Pictures with circuit source files
------------------------------------------------

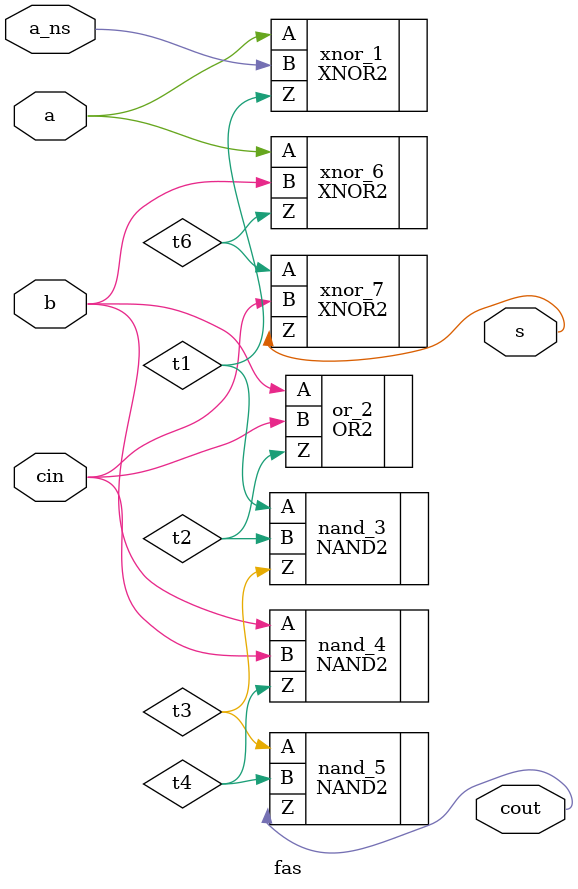
<source format=sv>
module fas (
    input logic a,           // Input bit a
    input logic b,           // Input bit b
    input logic cin,         // Carry in
    input logic a_ns,        // A_nS (add/not subtract) control
    output logic s,          // Output S
    output logic cout        // Carry out
);

logic t1, t2, t3, t4, t6;

XNOR2 #(
    .Tpdhl(8), .Tpdlh(8)
) xnor_1 (
    .A(a),
    .B(a_ns),
    .Z(t1)
);

OR2 #(
    .Tpdhl(2), .Tpdlh(2)
) or_2 (
    .A(b),
    .B(cin),
    .Z(t2)
);

NAND2 #(
    .Tpdhl(10), .Tpdlh(10)
) nand_3 (
    .A(t1),
    .B(t2),
    .Z(t3)
);

NAND2 #(
    .Tpdhl(10), .Tpdlh(10)
) nand_4 (
    .A(b),
    .B(cin),
    .Z(t4)
);

NAND2 #(
    .Tpdlh(10), .Tpdhl(10)
) nand_5(
    .A(t3),
    .B(t4),
    .Z(cout)
);

XNOR2 #(
    .Tpdlh(8), .Tpdhl(8)
) xnor_6(
    .A(a),
    .B(b),
    .Z(t6)
);

XNOR2 #(
    .Tpdlh(8), .Tpdhl(8)
) xnor_7(
    .A(t6),
    .B(cin),
    .Z(s)
);


endmodule

</source>
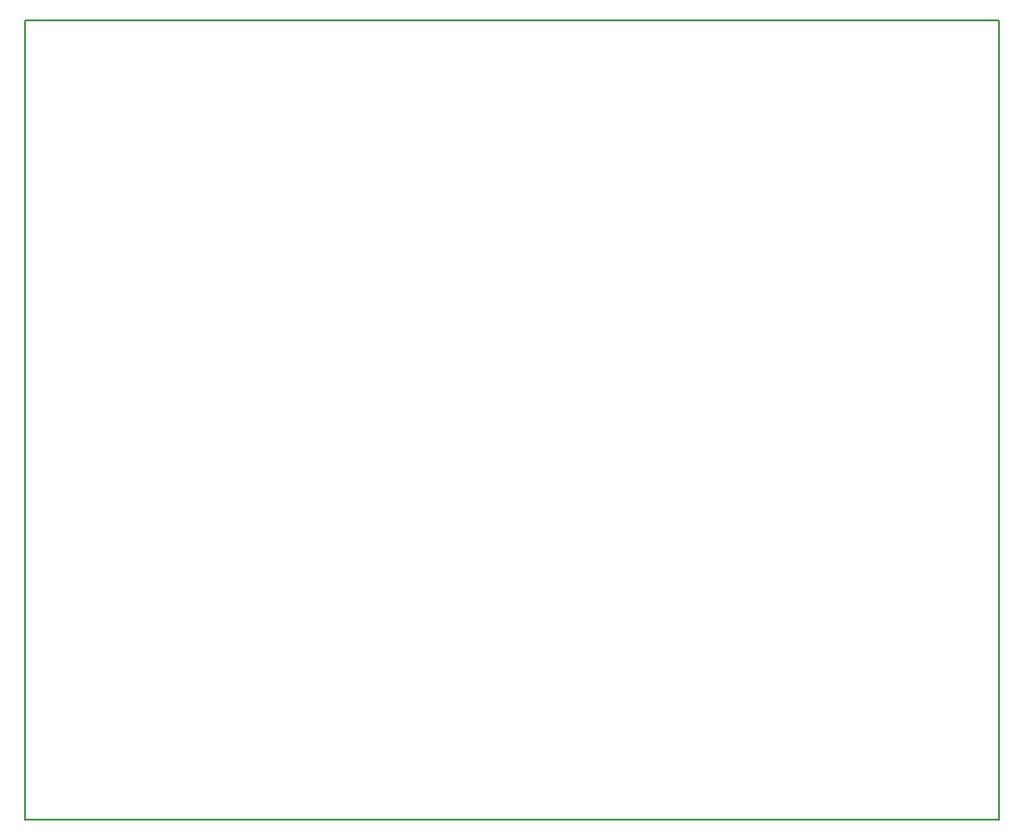
<source format=gm1>
G04 #@! TF.FileFunction,Profile,NP*
%FSLAX46Y46*%
G04 Gerber Fmt 4.6, Leading zero omitted, Abs format (unit mm)*
G04 Created by KiCad (PCBNEW 4.0.5) date 02/25/17 14:43:24*
%MOMM*%
%LPD*%
G01*
G04 APERTURE LIST*
%ADD10C,0.200000*%
%ADD11C,0.150000*%
G04 APERTURE END LIST*
D10*
D11*
X207000000Y-46500000D02*
X118000000Y-46500000D01*
X207000000Y-119500000D02*
X207000000Y-46500000D01*
X118000000Y-119500000D02*
X207000000Y-119500000D01*
X118000000Y-46500000D02*
X118000000Y-119500000D01*
M02*

</source>
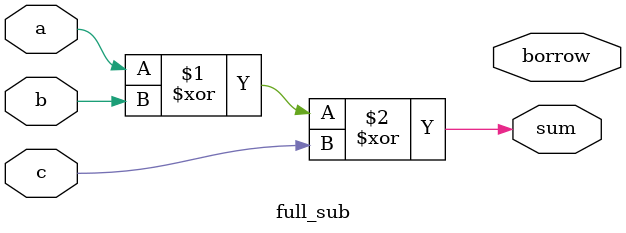
<source format=v>
module full_sub(
input a,b,c,
output sum,borrow);
assign sum=a^b^c;
assign barrow=(~a)&b|b&c|c&(~a);
endmodule

</source>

------------------------------------------------

● Exercise details: Go through the entries and retype each one exactly, skipping any image.

● Written response:
<source format=sv>
module fas (
    input logic a,           // Input bit a
    input logic b,           // Input bit b
    input logic cin,         // Carry in
    input logic a_ns,        // A_nS (add/not subtract) control
    output logic s,          // Output S
    output logic cout        // Carry out
);

logic t1, t2, t3, t4, t6;

XNOR2 #(
    .Tpdhl(8), .Tpdlh(8)
) xnor_1 (
    .A(a),
    .B(a_ns),
    .Z(t1)
);

OR2 #(
    .Tpdhl(2), .Tpdlh(2)
) or_2 (
    .A(b),
    .B(cin),
    .Z(t2)
);

NAND2 #(
    .Tpdhl(10), .Tpdlh(10)
) nand_3 (
    .A(t1),
    .B(t2),
    .Z(t3)
);

NAND2 #(
    .Tpdhl(10), .Tpdlh(10)
) nand_4 (
    .A(b),
    .B(cin),
    .Z(t4)
);

NAND2 #(
    .Tpdlh(10), .Tpdhl(10)
) nand_5(
    .A(t3),
    .B(t4),
    .Z(cout)
);

XNOR2 #(
    .Tpdlh(8), .Tpdhl(8)
) xnor_6(
    .A(a),
    .B(b),
    .Z(t6)
);

XNOR2 #(
    .Tpdlh(8), .Tpdhl(8)
) xnor_7(
    .A(t6),
    .B(cin),
    .Z(s)
);


endmodule

</source>
<source format=gm1>
G04 #@! TF.FileFunction,Profile,NP*
%FSLAX46Y46*%
G04 Gerber Fmt 4.6, Leading zero omitted, Abs format (unit mm)*
G04 Created by KiCad (PCBNEW 4.0.5) date 02/25/17 14:43:24*
%MOMM*%
%LPD*%
G01*
G04 APERTURE LIST*
%ADD10C,0.200000*%
%ADD11C,0.150000*%
G04 APERTURE END LIST*
D10*
D11*
X207000000Y-46500000D02*
X118000000Y-46500000D01*
X207000000Y-119500000D02*
X207000000Y-46500000D01*
X118000000Y-119500000D02*
X207000000Y-119500000D01*
X118000000Y-46500000D02*
X118000000Y-119500000D01*
M02*

</source>
<source format=v>
module full_sub(
input a,b,c,
output sum,borrow);
assign sum=a^b^c;
assign barrow=(~a)&b|b&c|c&(~a);
endmodule

</source>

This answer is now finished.